Provided passage:
○ ○ ○ ○ ○
# How to polish a rams horn?



## Celtic Fiddler (Dec 1, 2013)

I'm new to this forum lark and I'm not sure this is the right place to post this but ho-hum. I found a ram's horn today a college and would like to polish it up and make a walking stick head out of it but haven't a bloomin' clue where to start! Any advise/tips/full instructions? 

CF


----------



## bergere (May 11, 2002)

There doesn't seem to be a lot of info out there, but here is what I could find.

Maybe one of the other forum members has done this, or you can find a local Taxidermist shop to help you.

http://www.walkingsticksonline.co.u...n-shepherds-crook-handle-for-a-walking-stick/

http://www.theslowadventure.com/2012/10/making-walking-sticks.html

http://www.personal.utulsa.edu/~marc-carlson/horn/horng.html


----------



## Celtic Fiddler (Dec 1, 2013)

Aye, I'd had a browse on Google and that's pretty much what I found! I think I'll try giving it a good clean and then sand id down then varnish it. Seeing as I found it and didn't spend any money on it I reckon I'll just have a play around and hope for the best! X


----------



## unregistered41671 (Dec 29, 2009)

1200 grit sand paper sure does make steel shine.


----------



## 95bravo (Mar 22, 2010)

Here is a video on to how to make a shofar. Different kind of horn but might be relevant. http://m.youtube.com/results?q=shofar&sm=3


----------



## vicker (Jul 11, 2003)

I made powder horns for a while from cattle horns, and would scrape the horns to smooth them before polishing. The best scraper is a shard of broken window pane or other flat glass.


----------



## arcticow (Oct 8, 2006)

Like Bicker said, scrape it smooth first, then maybe emery cloth IF needed...


----------



## simi-steading (Sep 27, 2012)

I used to make jewelry out of deer antlers. I'm sure it would be the same.. .

Scrape smooth, then wet sand with 600 grit wet paper, then polish out using paste wax and a buffing wheel on a grinder.


----------



## vicker (Jul 11, 2003)

I would like to clarify that you use the broken edges of the glass to scrape with. A window pane is cheap if you need to buy one, then just hold it in a gloved hand and break it over a small stone or something. What you are looking for are the straight, sharp edges.


----------
○ ○ ○ ○ ○
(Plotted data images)
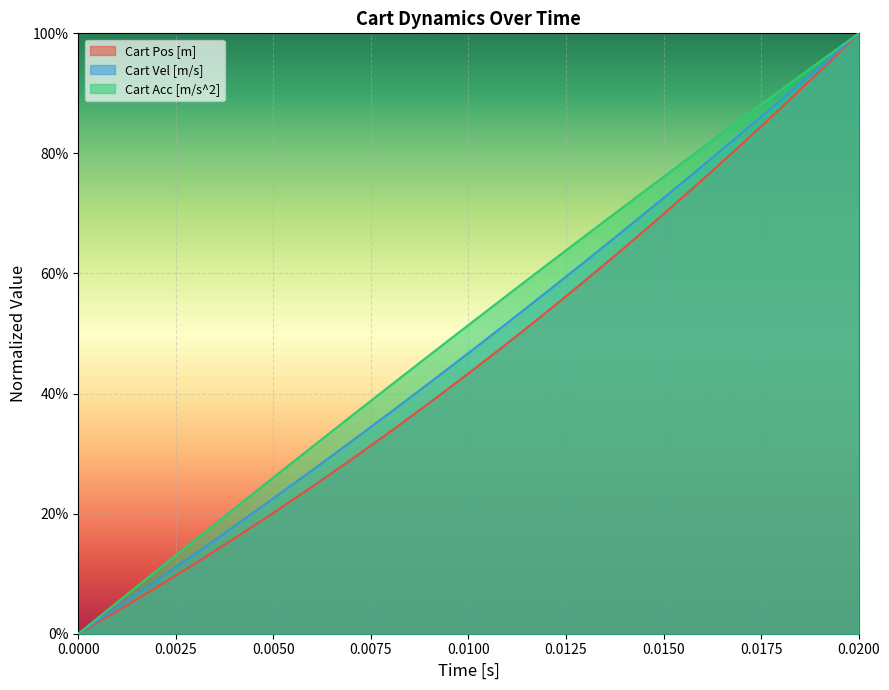

True or false: Cart Acc [m/s^2] and Cart Vel [m/s] intersect in this chart.

False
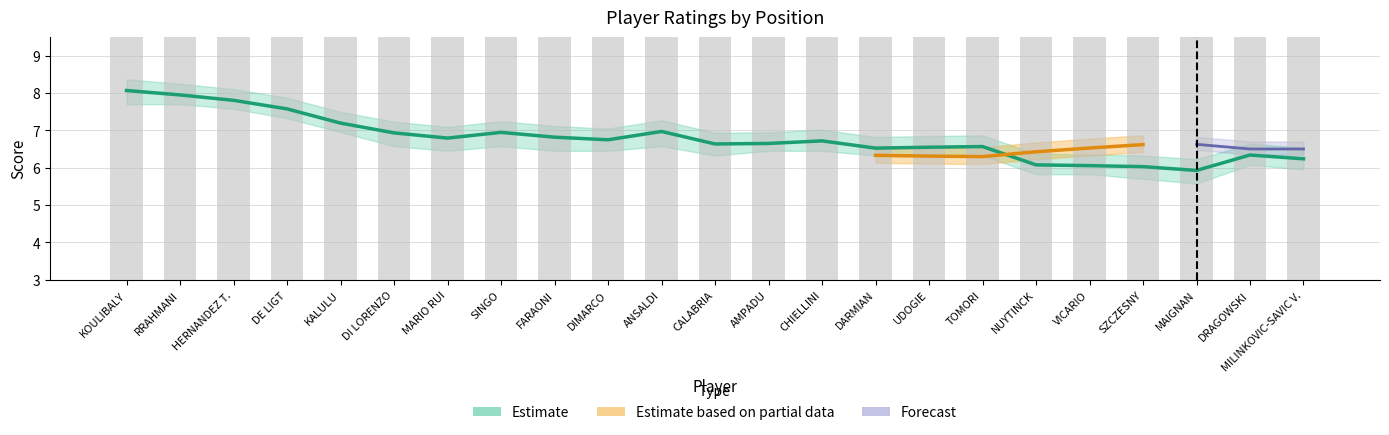

What is the sum of all values?

245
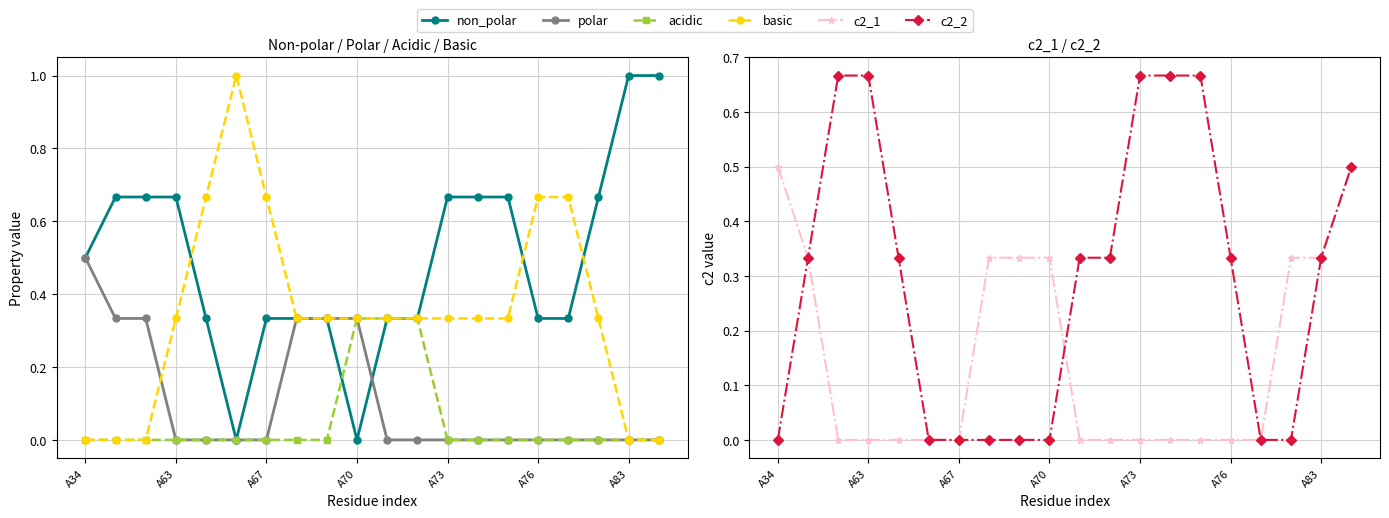

Where is basic nearest to the value 0?

A34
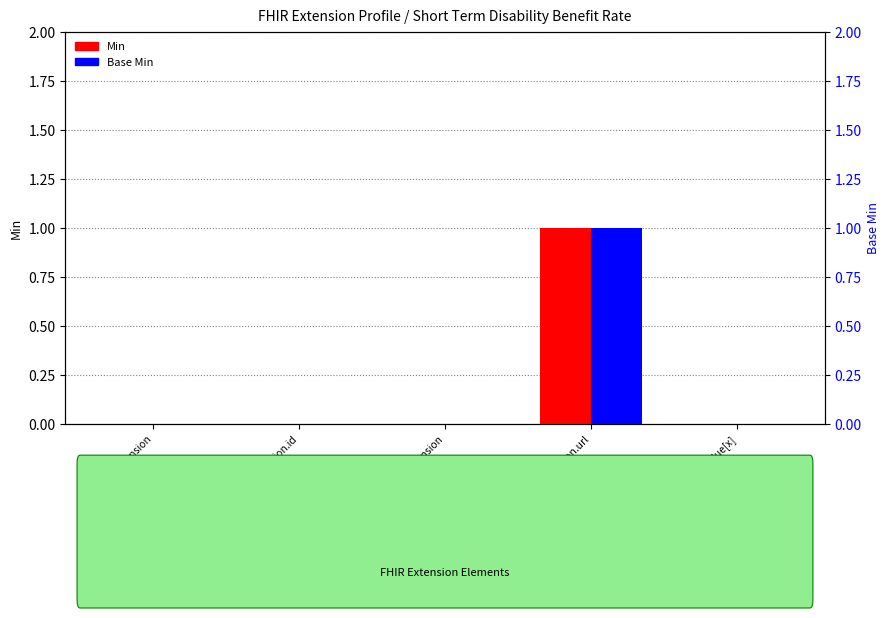

Reading left to right, extract all data points from this chart.

Min: Extension=0	Extension.id=0	Extension.extension=0	Extension.url=1	Extension.value[x]=0
Base Min: Extension=0	Extension.id=0	Extension.extension=0	Extension.url=1	Extension.value[x]=0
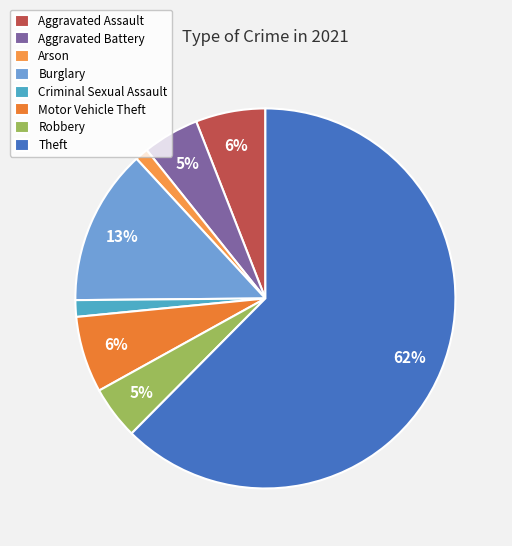

Rank the categories by value from highest to lowest.

Theft, Burglary, Motor Vehicle Theft, Aggravated Assault, Aggravated Battery, Robbery, Criminal Sexual Assault, Arson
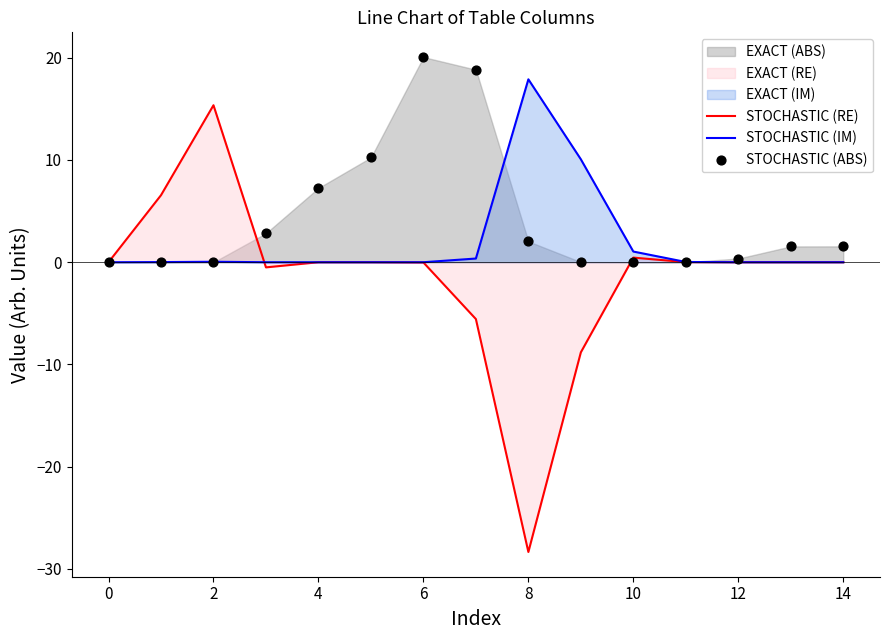

True or false: STOCHASTIC (IM) has a value of 0.0 at 14.

True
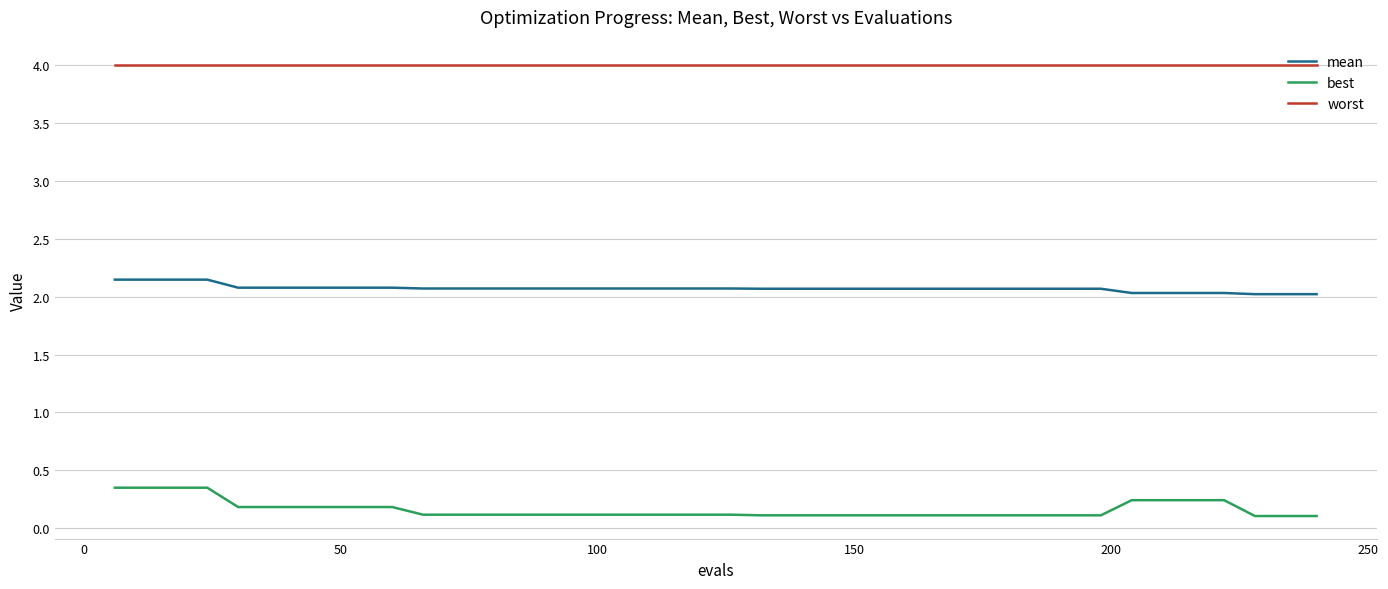

What is the greatest value displayed?

4.0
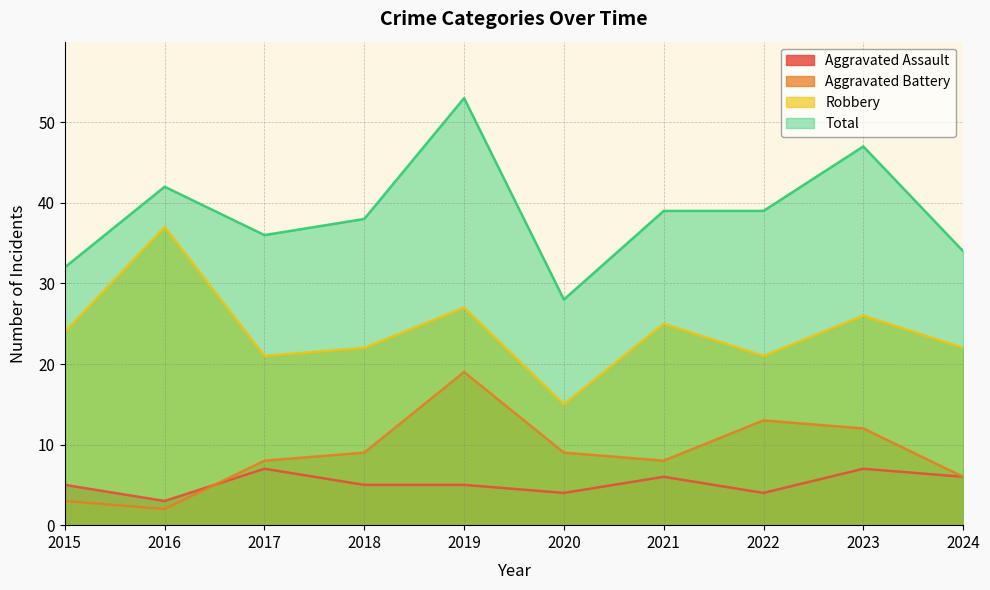

Reading left to right, what are all the values shown in this chart?

Aggravated Assault: 2015=5	2016=3	2017=7	2018=5	2019=5	2020=4	2021=6	2022=4	2023=7	2024=6
Aggravated Battery: 2015=3	2016=2	2017=8	2018=9	2019=19	2020=9	2021=8	2022=13	2023=12	2024=6
Robbery: 2015=24	2016=37	2017=21	2018=22	2019=27	2020=15	2021=25	2022=21	2023=26	2024=22
Total: 2015=32	2016=42	2017=36	2018=38	2019=53	2020=28	2021=39	2022=39	2023=47	2024=34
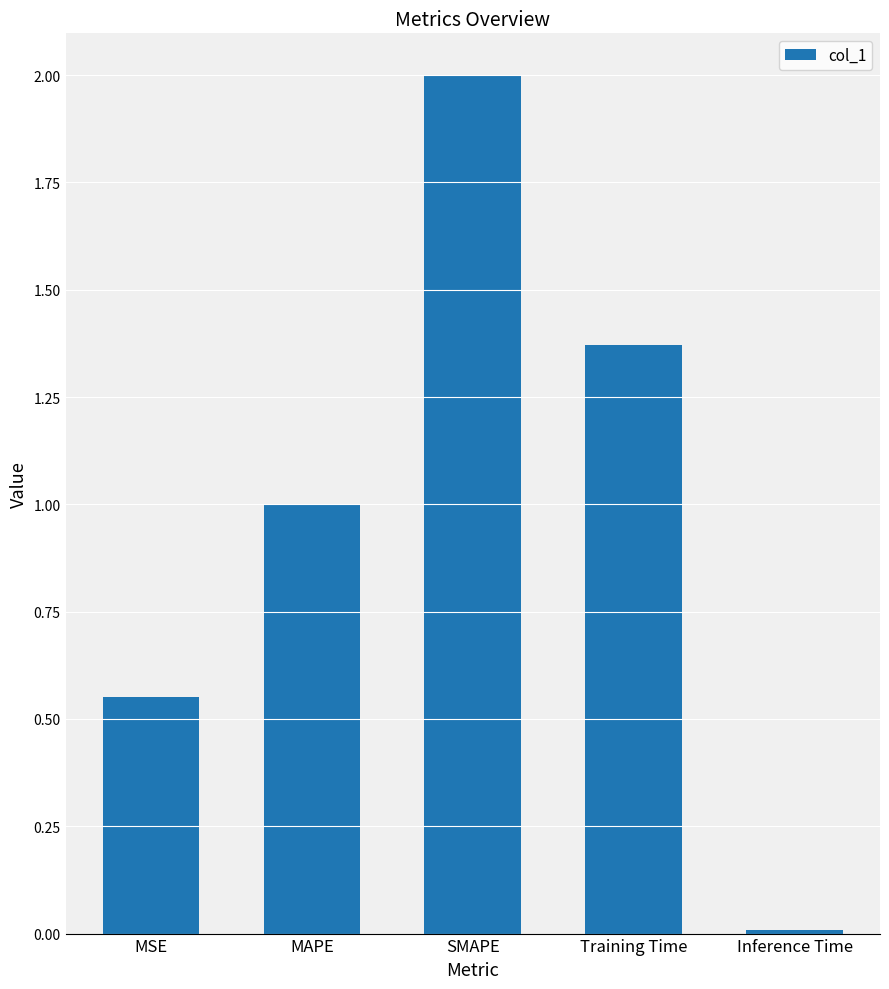

Which category has the highest value across all series?

SMAPE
○ ○ ○ ○ ○
Exercise: Rewrite the horn-polishing thread from "Scrape smooth, then" up to and including "straight, sharp edges.", substituting "beeswax" for "paste wax".

Result of this exercise:
Scrape smooth, then wet sand with 600 grit wet paper, then polish out using beeswax and a buffing wheel on a grinder.


----------



## vicker (Jul 11, 2003)

I would like to clarify that you use the broken edges of the glass to scrape with. A window pane is cheap if you need to buy one, then just hold it in a gloved hand and break it over a small stone or something. What you are looking for are the straight, sharp edges.